Longer term, @brianrob, do we really need to guard those views under AppLog.InternalUsers, can we just expose them? the next release of PerfView will work as expected.

@brianrob
Copy link
Member

brianrob commented Jun 8, 2021

@cshung, no I don't think that these views need to be under this check. Feel free to post a PR to remove the check.

@smoogipoo
Copy link

smoogipoo commented Jun 9, 2021

First of all, thanks everyone for your continued interest and support in this issue. I have compiled PerfView myself and looked into the gen-aware analysis.

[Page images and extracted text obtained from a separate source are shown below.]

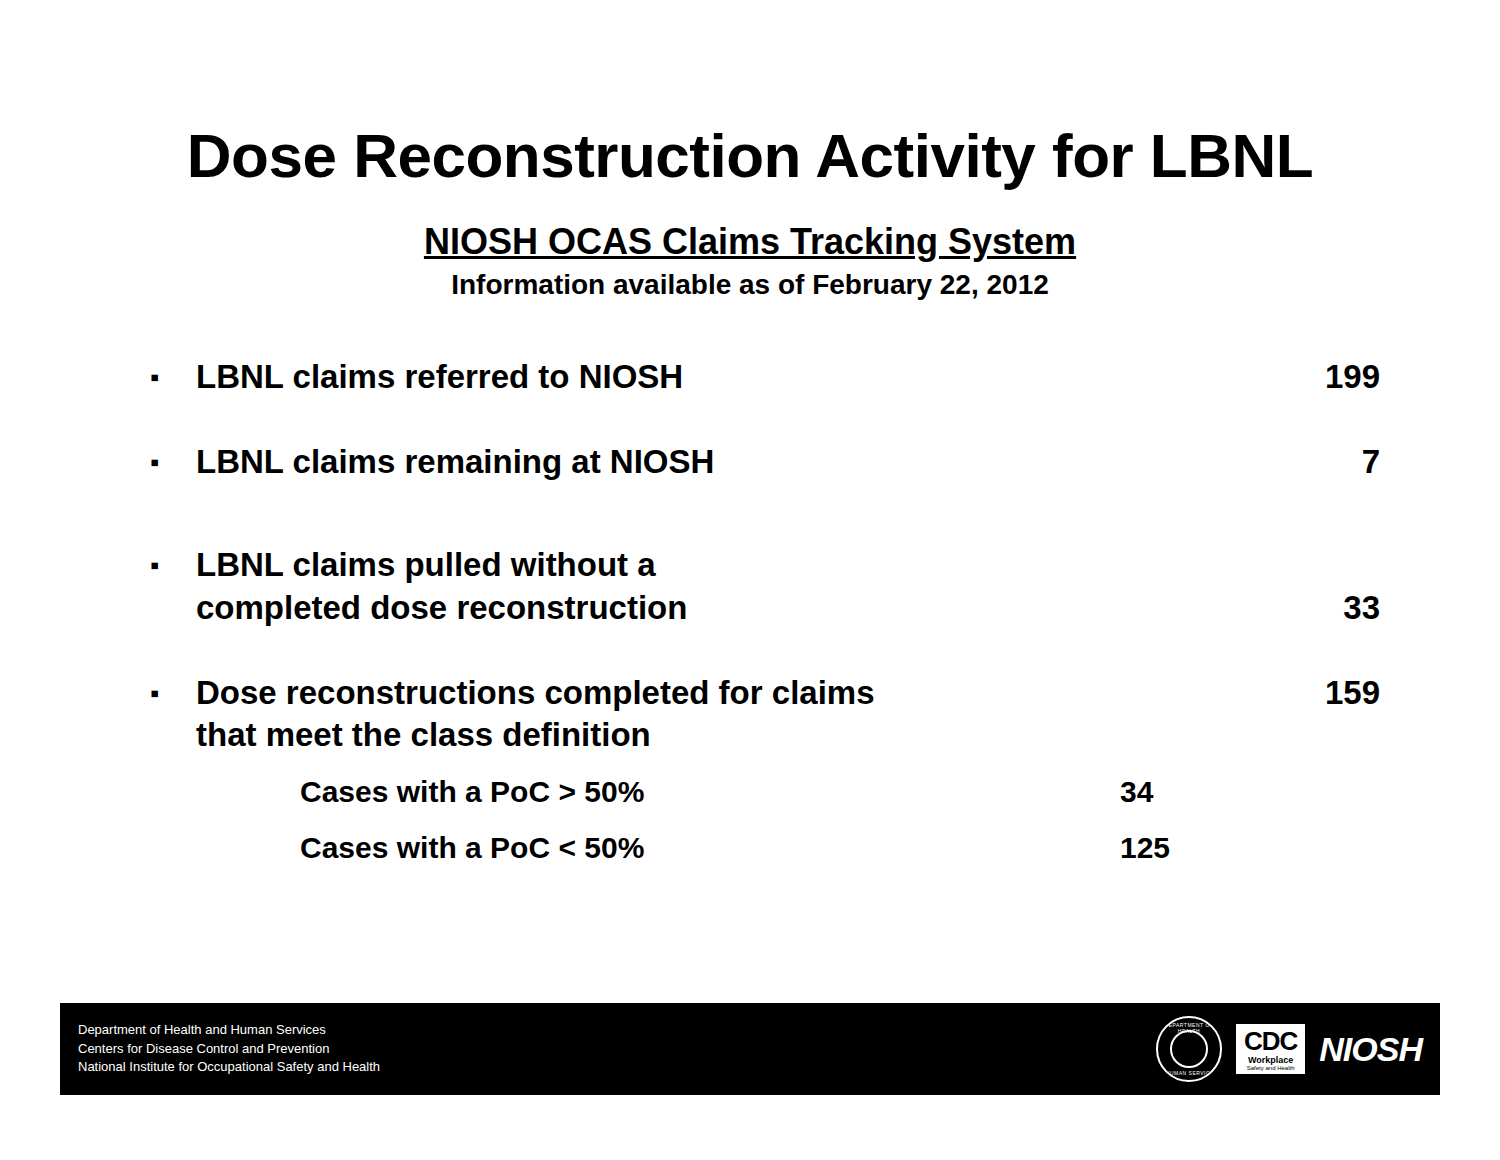Dose Reconstruction Activity for LBNL
NIOSH OCAS Claims Tracking System Information available as of February 22, 2012
▪
LBNL claims referred to NIOSH
199
▪
LBNL claims remaining at NIOSH
7
▪
LBNL claims pulled without a
completed dose reconstruction
33
▪
Dose reconstructions completed for claims
that meet the class definition
159
Cases with a PoC > 50%
34
Cases with a PoC < 50%
125
Department of Health and Human Services
Centers for Disease Control and Prevention
National Institute for Occupational Safety and Health
DEPARTMENT OF HEALTH
& HUMAN SERVICES
CDC Workplace Safety and Health
NIOSH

This is going to be a long one - I have some promising and instructive results but still not 100% sure what the path forward is.

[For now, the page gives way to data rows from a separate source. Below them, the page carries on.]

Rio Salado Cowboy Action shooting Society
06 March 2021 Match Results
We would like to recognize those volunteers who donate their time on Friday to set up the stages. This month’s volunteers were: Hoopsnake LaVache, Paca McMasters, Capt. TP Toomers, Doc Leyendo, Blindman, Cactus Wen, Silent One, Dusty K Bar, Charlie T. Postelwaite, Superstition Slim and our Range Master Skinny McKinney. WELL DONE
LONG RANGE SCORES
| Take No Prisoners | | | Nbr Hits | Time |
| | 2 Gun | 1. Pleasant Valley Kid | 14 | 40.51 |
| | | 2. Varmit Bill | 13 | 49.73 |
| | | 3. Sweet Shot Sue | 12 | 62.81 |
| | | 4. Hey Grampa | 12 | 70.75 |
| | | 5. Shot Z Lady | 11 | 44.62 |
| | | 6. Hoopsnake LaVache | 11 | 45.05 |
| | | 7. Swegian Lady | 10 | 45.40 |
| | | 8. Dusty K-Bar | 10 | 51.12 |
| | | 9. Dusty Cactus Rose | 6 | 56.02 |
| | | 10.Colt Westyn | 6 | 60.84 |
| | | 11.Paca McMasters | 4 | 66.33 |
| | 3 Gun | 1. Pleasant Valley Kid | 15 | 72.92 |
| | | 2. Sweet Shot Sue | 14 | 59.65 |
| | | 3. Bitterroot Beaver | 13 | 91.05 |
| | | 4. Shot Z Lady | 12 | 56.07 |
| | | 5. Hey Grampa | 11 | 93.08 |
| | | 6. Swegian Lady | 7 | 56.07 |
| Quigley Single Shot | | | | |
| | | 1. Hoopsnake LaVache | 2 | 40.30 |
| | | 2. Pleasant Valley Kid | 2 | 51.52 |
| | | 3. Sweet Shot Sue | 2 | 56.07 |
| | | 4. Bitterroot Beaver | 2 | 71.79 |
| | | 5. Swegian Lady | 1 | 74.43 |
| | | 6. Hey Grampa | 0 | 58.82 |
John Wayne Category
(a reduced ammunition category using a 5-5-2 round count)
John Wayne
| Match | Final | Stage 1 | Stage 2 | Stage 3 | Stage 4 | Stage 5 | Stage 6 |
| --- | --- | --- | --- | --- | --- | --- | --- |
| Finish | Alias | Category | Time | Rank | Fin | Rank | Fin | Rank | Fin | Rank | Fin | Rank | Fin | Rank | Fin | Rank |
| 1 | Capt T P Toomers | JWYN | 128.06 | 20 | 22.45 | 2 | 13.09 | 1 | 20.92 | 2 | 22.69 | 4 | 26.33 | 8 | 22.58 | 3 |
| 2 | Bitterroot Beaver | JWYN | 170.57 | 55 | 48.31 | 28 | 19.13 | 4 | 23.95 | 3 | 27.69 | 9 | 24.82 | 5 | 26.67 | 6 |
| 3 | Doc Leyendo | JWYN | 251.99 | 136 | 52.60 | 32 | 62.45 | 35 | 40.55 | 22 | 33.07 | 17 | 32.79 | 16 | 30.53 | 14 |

(note: In all of the following, the Gen1 with large Pause Time is the one that was gen-aware analysed)

Data

Traces: https://drive.google.com/file/d/1mJUfpnmxswdejP5HaYpsPPnpRDITyVQ9/view?usp=sharing
(contains ~500MB of traces analysed below)

Relevant osu-framework branch: https://github.com/smoogipoo/osu-framework/tree/custom-vbo-array-pool
Relevant osu branch: https://github.com/smoogipoo/osu/tree/gc-debug

Initial gen-aware analysis

First I did a gc-gen aware analysis on our master/mainline branches:
Screenshot_2021-06-09_18-28-31
Screenshot_2021-06-09_18-29-05

$env:COMPLUS_GCGenAnalysisIndex="14"
$env:COMPLUS_GCGenAnalysisBytes="7A1200"

(data: mainline)

This makes sense, the top two entires are related to QuadVertexBuffer, which I'd previosly mentioned in this thread is an unoptimal piece of our code that's using ImageSharp's pools. Optimising this has been on our mind for quite a long time, so I thought to start there.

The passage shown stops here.